Translation:We watch you and do what you do.
"Jou" is the object pronoun, as it is used as the object in the first clause. "Jij" is the subject pronoun a different clause, because it is used in the subject of the that clause. It is like the difference between "we" and "us" in English, except we have only "you" for both object (jou) and subject (jij). Keep in mind, however, that both "jij" and "je" are subject pronouns. Hope that helped.
Good heavens, naar (like zijn) seems to have endless meanings.. On Duo, I have counted four thus far: to, towards, for, at. But in this sentence, at seems to work best. If the sentence were, "We look to our leader for guidance", yep, naar would be used, but then it would mean "to".

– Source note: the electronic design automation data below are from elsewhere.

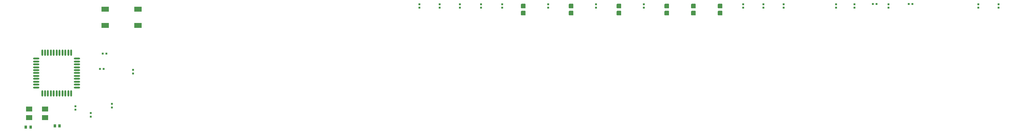
<source format=gtp>
G04 Layer_Color=8421504*
%FSLAX24Y24*%
%MOIN*%
G70*
G01*
G75*
%ADD10R,0.0236X0.0197*%
%ADD11O,0.0197X0.0689*%
%ADD12O,0.0689X0.0197*%
G04:AMPARAMS|DCode=13|XSize=50mil|YSize=50mil|CornerRadius=6.3mil|HoleSize=0mil|Usage=FLASHONLY|Rotation=90.000|XOffset=0mil|YOffset=0mil|HoleType=Round|Shape=RoundedRectangle|*
%AMROUNDEDRECTD13*
21,1,0.0500,0.0375,0,0,90.0*
21,1,0.0375,0.0500,0,0,90.0*
1,1,0.0125,0.0188,0.0188*
1,1,0.0125,0.0188,-0.0188*
1,1,0.0125,-0.0188,-0.0188*
1,1,0.0125,-0.0188,0.0188*
%
%ADD13ROUNDEDRECTD13*%
%ADD14R,0.0827X0.0551*%
%ADD15R,0.0315X0.0354*%
%ADD16R,0.0197X0.0236*%
%ADD17R,0.0709X0.0551*%
D10*
X116350Y28703D02*
D03*
Y29097D02*
D03*
X114150Y28703D02*
D03*
Y29097D02*
D03*
X104400Y28703D02*
D03*
Y29097D02*
D03*
X100700Y28703D02*
D03*
Y29097D02*
D03*
X98700Y28703D02*
D03*
Y29097D02*
D03*
X93000Y28703D02*
D03*
Y29097D02*
D03*
X90800Y28703D02*
D03*
Y29097D02*
D03*
X88600Y28703D02*
D03*
Y29097D02*
D03*
X55600Y28703D02*
D03*
Y29097D02*
D03*
X53400Y28703D02*
D03*
Y29097D02*
D03*
X22250Y21550D02*
D03*
Y21944D02*
D03*
X19950Y17850D02*
D03*
Y18244D02*
D03*
X17650Y16853D02*
D03*
Y17247D02*
D03*
X16000Y17600D02*
D03*
Y17994D02*
D03*
X77800Y28703D02*
D03*
Y29097D02*
D03*
X72600Y28703D02*
D03*
Y29097D02*
D03*
X67400Y28703D02*
D03*
Y29097D02*
D03*
X62400Y28703D02*
D03*
Y29097D02*
D03*
X60100Y28703D02*
D03*
Y29097D02*
D03*
X57800Y28703D02*
D03*
Y29097D02*
D03*
D11*
X12375Y23824D02*
D03*
X12690D02*
D03*
X13005D02*
D03*
X13320D02*
D03*
X13635D02*
D03*
X13950D02*
D03*
X14265D02*
D03*
X14580D02*
D03*
X14895D02*
D03*
X15210D02*
D03*
X15525D02*
D03*
Y19376D02*
D03*
X15210D02*
D03*
X14895D02*
D03*
X14580D02*
D03*
X14265D02*
D03*
X13950D02*
D03*
X13635D02*
D03*
X13320D02*
D03*
X13005D02*
D03*
X12690D02*
D03*
X12375D02*
D03*
D12*
X16174Y23175D02*
D03*
Y22860D02*
D03*
Y22545D02*
D03*
Y22230D02*
D03*
Y21915D02*
D03*
Y21600D02*
D03*
Y21285D02*
D03*
Y20970D02*
D03*
Y20655D02*
D03*
Y20340D02*
D03*
Y20025D02*
D03*
X11726D02*
D03*
Y20340D02*
D03*
Y20655D02*
D03*
Y20970D02*
D03*
Y21285D02*
D03*
Y21600D02*
D03*
Y21915D02*
D03*
Y22230D02*
D03*
Y22545D02*
D03*
Y22860D02*
D03*
Y23175D02*
D03*
D13*
X86100Y28125D02*
D03*
Y28875D02*
D03*
X83200Y28125D02*
D03*
Y28875D02*
D03*
X80300Y28125D02*
D03*
Y28875D02*
D03*
X75100Y28125D02*
D03*
Y28875D02*
D03*
X69900Y28125D02*
D03*
Y28875D02*
D03*
X64700Y28125D02*
D03*
Y28875D02*
D03*
D14*
X22800Y26778D02*
D03*
Y28550D02*
D03*
X19217Y26778D02*
D03*
Y28550D02*
D03*
D15*
X10600Y15700D02*
D03*
X11112D02*
D03*
X13750Y15850D02*
D03*
X14262D02*
D03*
D16*
X18956Y23700D02*
D03*
X19350D02*
D03*
X18656Y22050D02*
D03*
X19050D02*
D03*
X106603Y29100D02*
D03*
X106997D02*
D03*
X102703D02*
D03*
X103097D02*
D03*
D17*
X10950Y17695D02*
D03*
X12682Y16750D02*
D03*
X10950D02*
D03*
X12682Y17695D02*
D03*
M02*

</source>
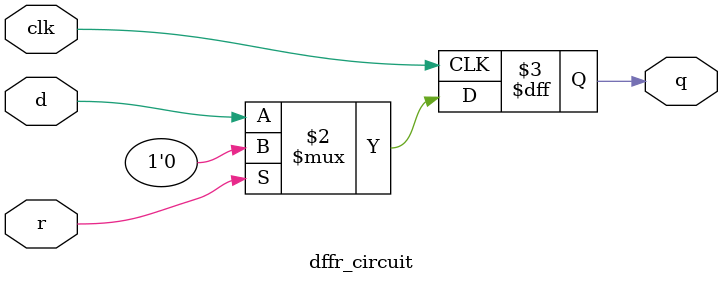
<source format=v>
module dffr_circuit(
   input clk,
   input d, 
   input r,   // synchronous reset
   output reg q
);
   always @(posedge clk) begin
      q <= r ? 1'b0 : d;
   end
endmodule 
</source>
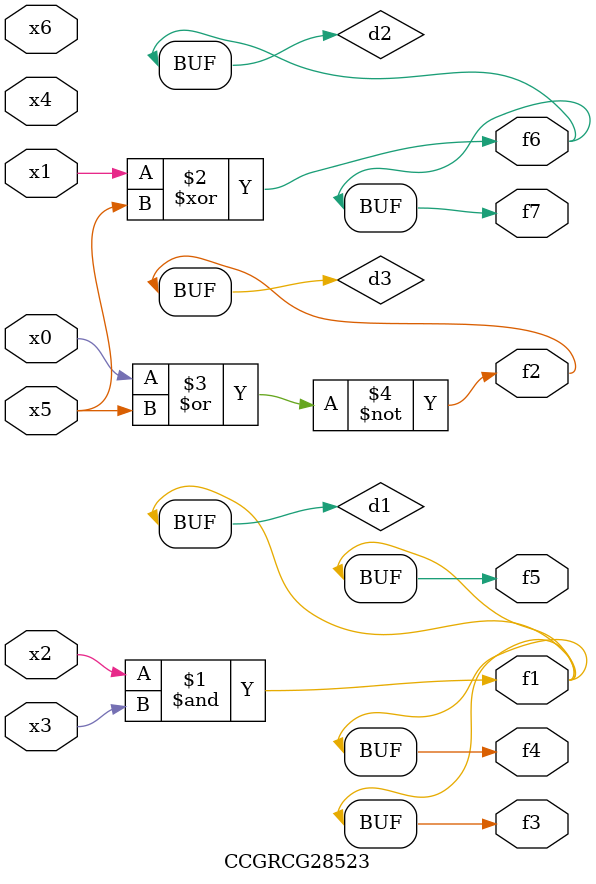
<source format=v>
module CCGRCG28523(
	input x0, x1, x2, x3, x4, x5, x6,
	output f1, f2, f3, f4, f5, f6, f7
);

	wire d1, d2, d3;

	and (d1, x2, x3);
	xor (d2, x1, x5);
	nor (d3, x0, x5);
	assign f1 = d1;
	assign f2 = d3;
	assign f3 = d1;
	assign f4 = d1;
	assign f5 = d1;
	assign f6 = d2;
	assign f7 = d2;
endmodule

</source>
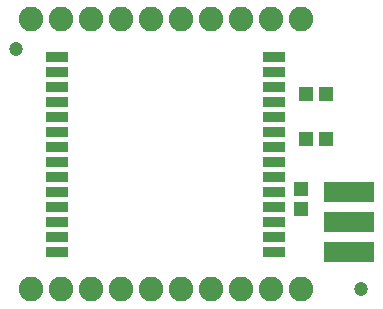
<source format=gbr>
G04 EAGLE Gerber RS-274X export*
G75*
%MOMM*%
%FSLAX34Y34*%
%LPD*%
%INSoldermask Top*%
%IPPOS*%
%AMOC8*
5,1,8,0,0,1.08239X$1,22.5*%
G01*
%ADD10R,4.267200X1.727200*%
%ADD11R,1.303200X1.203200*%
%ADD12C,2.082800*%
%ADD13R,1.854200X0.965200*%
%ADD14R,1.203200X1.303200*%
%ADD15C,1.203200*%


D10*
X294640Y97950D03*
X294640Y72550D03*
X294640Y47150D03*
D11*
X258200Y142400D03*
X275200Y142400D03*
X258200Y180500D03*
X275200Y180500D03*
D12*
X254000Y244000D03*
X228600Y244000D03*
X203200Y244000D03*
X177800Y244000D03*
X152400Y244000D03*
X127000Y244000D03*
X101600Y244000D03*
X76200Y244000D03*
X50800Y244000D03*
X25400Y244000D03*
X25400Y15400D03*
X50800Y15400D03*
X76200Y15400D03*
X101600Y15400D03*
X127000Y15400D03*
X152400Y15400D03*
X177800Y15400D03*
X203200Y15400D03*
X228600Y15400D03*
X254000Y15400D03*
D13*
X46990Y47150D03*
X46990Y72550D03*
X46990Y85250D03*
X46990Y97950D03*
X46990Y110650D03*
X46990Y123350D03*
X46990Y136050D03*
X46990Y148750D03*
X46990Y161450D03*
X46990Y174150D03*
X46990Y186850D03*
X46990Y199550D03*
X46990Y212250D03*
X230632Y47150D03*
X230632Y59850D03*
X230632Y72550D03*
X230632Y85250D03*
X230632Y97950D03*
X230632Y110650D03*
X230632Y123350D03*
X230632Y136050D03*
X230632Y148750D03*
X230632Y161450D03*
X230632Y174150D03*
X230632Y186850D03*
X230632Y199550D03*
X230632Y212250D03*
X46990Y59850D03*
D14*
X254000Y100100D03*
X254000Y83100D03*
D15*
X12700Y218600D03*
X304800Y15400D03*
M02*

</source>
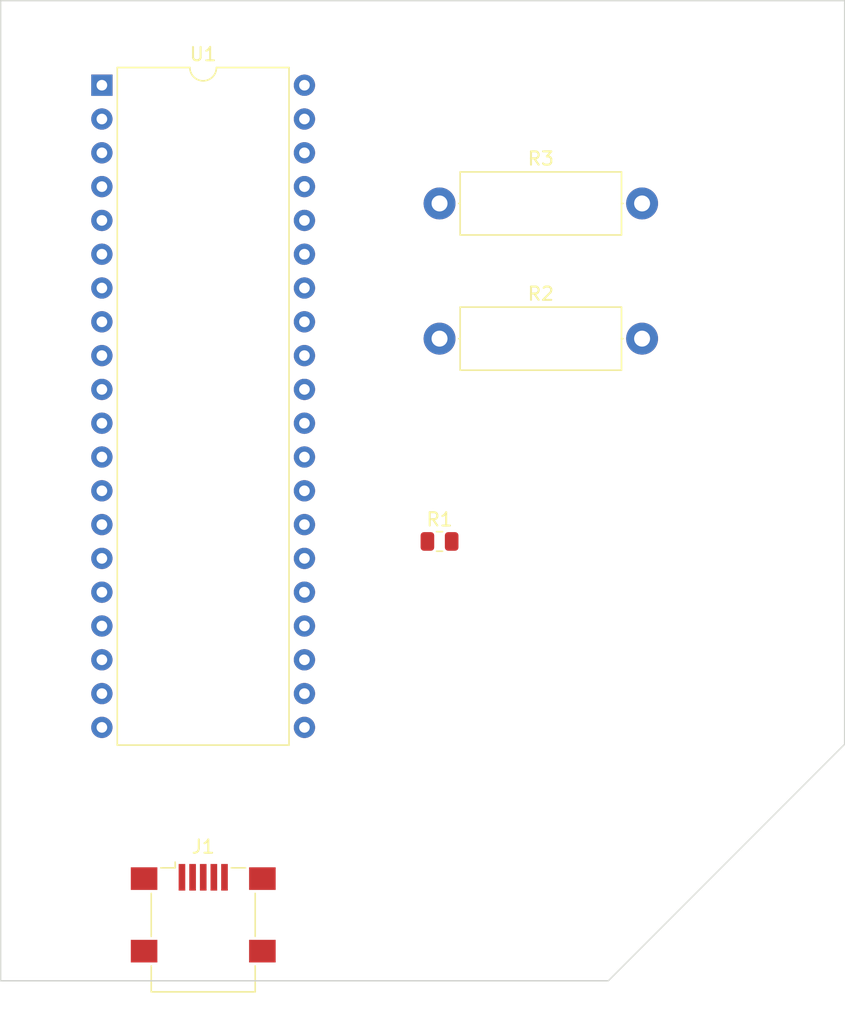
<source format=kicad_pcb>
(kicad_pcb (version 20221018) (generator pcbnew)

  (general
    (thickness 1.6)
  )

  (paper "A4")
  (layers
    (0 "F.Cu" signal)
    (31 "B.Cu" signal)
    (32 "B.Adhes" user "B.Adhesive")
    (33 "F.Adhes" user "F.Adhesive")
    (34 "B.Paste" user)
    (35 "F.Paste" user)
    (36 "B.SilkS" user "B.Silkscreen")
    (37 "F.SilkS" user "F.Silkscreen")
    (38 "B.Mask" user)
    (39 "F.Mask" user)
    (40 "Dwgs.User" user "User.Drawings")
    (41 "Cmts.User" user "User.Comments")
    (42 "Eco1.User" user "User.Eco1")
    (43 "Eco2.User" user "User.Eco2")
    (44 "Edge.Cuts" user)
    (45 "Margin" user)
    (46 "B.CrtYd" user "B.Courtyard")
    (47 "F.CrtYd" user "F.Courtyard")
    (48 "B.Fab" user)
    (49 "F.Fab" user)
    (50 "User.1" user)
    (51 "User.2" user)
    (52 "User.3" user)
    (53 "User.4" user)
    (54 "User.5" user)
    (55 "User.6" user)
    (56 "User.7" user)
    (57 "User.8" user)
    (58 "User.9" user)
  )

  (setup
    (pad_to_mask_clearance 0)
    (pcbplotparams
      (layerselection 0x00010fc_ffffffff)
      (plot_on_all_layers_selection 0x0000000_00000000)
      (disableapertmacros false)
      (usegerberextensions false)
      (usegerberattributes true)
      (usegerberadvancedattributes true)
      (creategerberjobfile true)
      (dashed_line_dash_ratio 12.000000)
      (dashed_line_gap_ratio 3.000000)
      (svgprecision 6)
      (plotframeref false)
      (viasonmask false)
      (mode 1)
      (useauxorigin false)
      (hpglpennumber 1)
      (hpglpenspeed 20)
      (hpglpendiameter 15.000000)
      (dxfpolygonmode true)
      (dxfimperialunits true)
      (dxfusepcbnewfont true)
      (psnegative false)
      (psa4output false)
      (plotreference true)
      (plotvalue true)
      (plotinvisibletext false)
      (sketchpadsonfab false)
      (subtractmaskfromsilk false)
      (outputformat 1)
      (mirror false)
      (drillshape 1)
      (scaleselection 1)
      (outputdirectory "")
    )
  )

  (net 0 "")
  (net 1 "unconnected-(J1-Pad1)")
  (net 2 "unconnected-(J1-Pad2)")
  (net 3 "unconnected-(J1-Pad3)")
  (net 4 "unconnected-(J1-Pad4)")
  (net 5 "unconnected-(J1-Pad5)")
  (net 6 "unconnected-(J1-Pad6)")
  (net 7 "unconnected-(R1-Pad1)")
  (net 8 "unconnected-(R1-Pad2)")
  (net 9 "unconnected-(R2-Pad1)")
  (net 10 "unconnected-(R2-Pad2)")
  (net 11 "unconnected-(R3-Pad1)")
  (net 12 "unconnected-(R3-Pad2)")
  (net 13 "unconnected-(U1-Pad1)")
  (net 14 "unconnected-(U1-Pad2)")
  (net 15 "unconnected-(U1-Pad3)")
  (net 16 "unconnected-(U1-Pad4)")
  (net 17 "unconnected-(U1-Pad5)")
  (net 18 "unconnected-(U1-Pad6)")
  (net 19 "unconnected-(U1-Pad7)")
  (net 20 "unconnected-(U1-Pad8)")
  (net 21 "unconnected-(U1-Pad9)")
  (net 22 "unconnected-(U1-Pad10)")
  (net 23 "unconnected-(U1-Pad11)")
  (net 24 "unconnected-(U1-Pad12)")
  (net 25 "unconnected-(U1-Pad13)")
  (net 26 "unconnected-(U1-Pad14)")
  (net 27 "unconnected-(U1-Pad15)")
  (net 28 "unconnected-(U1-Pad16)")
  (net 29 "unconnected-(U1-Pad17)")
  (net 30 "unconnected-(U1-Pad18)")
  (net 31 "unconnected-(U1-Pad19)")
  (net 32 "unconnected-(U1-Pad20)")
  (net 33 "unconnected-(U1-Pad21)")
  (net 34 "unconnected-(U1-Pad22)")
  (net 35 "unconnected-(U1-Pad23)")
  (net 36 "unconnected-(U1-Pad24)")
  (net 37 "unconnected-(U1-Pad25)")
  (net 38 "unconnected-(U1-Pad26)")
  (net 39 "unconnected-(U1-Pad27)")
  (net 40 "unconnected-(U1-Pad28)")
  (net 41 "unconnected-(U1-Pad29)")
  (net 42 "unconnected-(U1-Pad30)")
  (net 43 "unconnected-(U1-Pad31)")
  (net 44 "unconnected-(U1-Pad32)")
  (net 45 "unconnected-(U1-Pad33)")
  (net 46 "unconnected-(U1-Pad34)")
  (net 47 "unconnected-(U1-Pad35)")
  (net 48 "unconnected-(U1-Pad36)")
  (net 49 "unconnected-(U1-Pad37)")
  (net 50 "unconnected-(U1-Pad38)")
  (net 51 "unconnected-(U1-Pad39)")
  (net 52 "unconnected-(U1-Pad40)")

  (footprint "Package_DIP:DIP-40_W15.24mm" (layer "F.Cu") (at 91.435 72.395))

  (footprint "Resistor_THT:R_Axial_DIN0414_L11.9mm_D4.5mm_P15.24mm_Horizontal" (layer "F.Cu") (at 116.84 91.44))

  (footprint "Resistor_THT:R_Axial_DIN0414_L11.9mm_D4.5mm_P15.24mm_Horizontal" (layer "F.Cu") (at 116.84 81.28))

  (footprint "Connector_USB:USB_Mini-B_Lumberg_2486_01_Horizontal" (layer "F.Cu") (at 99.06 134.62))

  (footprint "Resistor_SMD:R_0805_2012Metric" (layer "F.Cu") (at 116.84 106.68))

  (gr_poly
    (pts
      (xy 147.32 121.92)
      (xy 129.54 139.7)
      (xy 83.82 139.7)
      (xy 83.82 66.04)
      (xy 147.32 66.04)
    )

    (stroke (width 0.1) (type solid)) (fill none) (layer "Edge.Cuts") (tstamp caaac10f-fff3-4567-8b4f-23e44ea7421b))

)

</source>
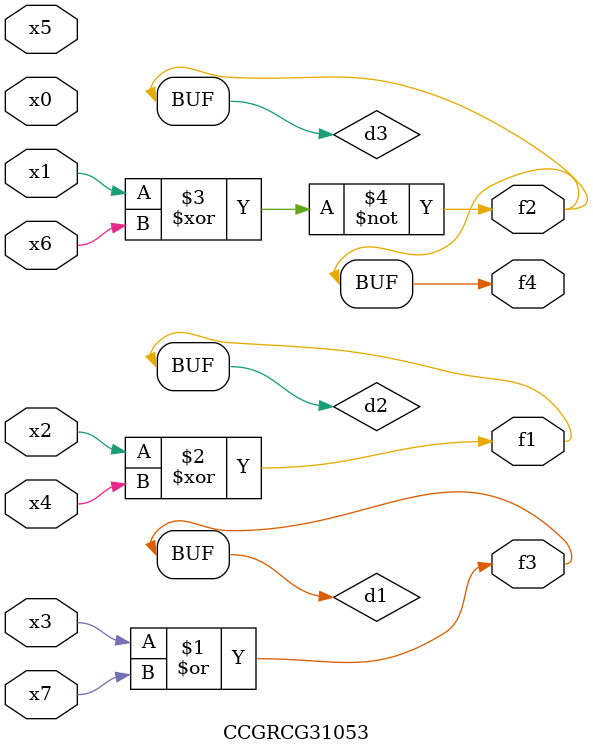
<source format=v>
module CCGRCG31053(
	input x0, x1, x2, x3, x4, x5, x6, x7,
	output f1, f2, f3, f4
);

	wire d1, d2, d3;

	or (d1, x3, x7);
	xor (d2, x2, x4);
	xnor (d3, x1, x6);
	assign f1 = d2;
	assign f2 = d3;
	assign f3 = d1;
	assign f4 = d3;
endmodule

</source>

I am imagining two Dutch factory workers watching some new gizmo roll off an assembly line. "What shall we call it? How about a 'zijn'? Or a 'naar'. Yes, that sounds good..."
Prepositions are notoriously vague and variable and hard to grasp in every language. At ita core, naar expresses a direction towards something - everything else is idiomatic and no different from English to, on, or for being used seemingly at random. It's better to unserstand its bare meaning and then think of how English would express the same thing than to try to establish exact equivalences between prepositions in different languages.
So that's random ... I re-did the question a moment ago and it accepted "We look at you and do what you do"! So it's not the "look at vs. watch" distinction ... it's the use of present continuous. That's rather petty since the continuous is accepted almost universally in these lessons. Go figure.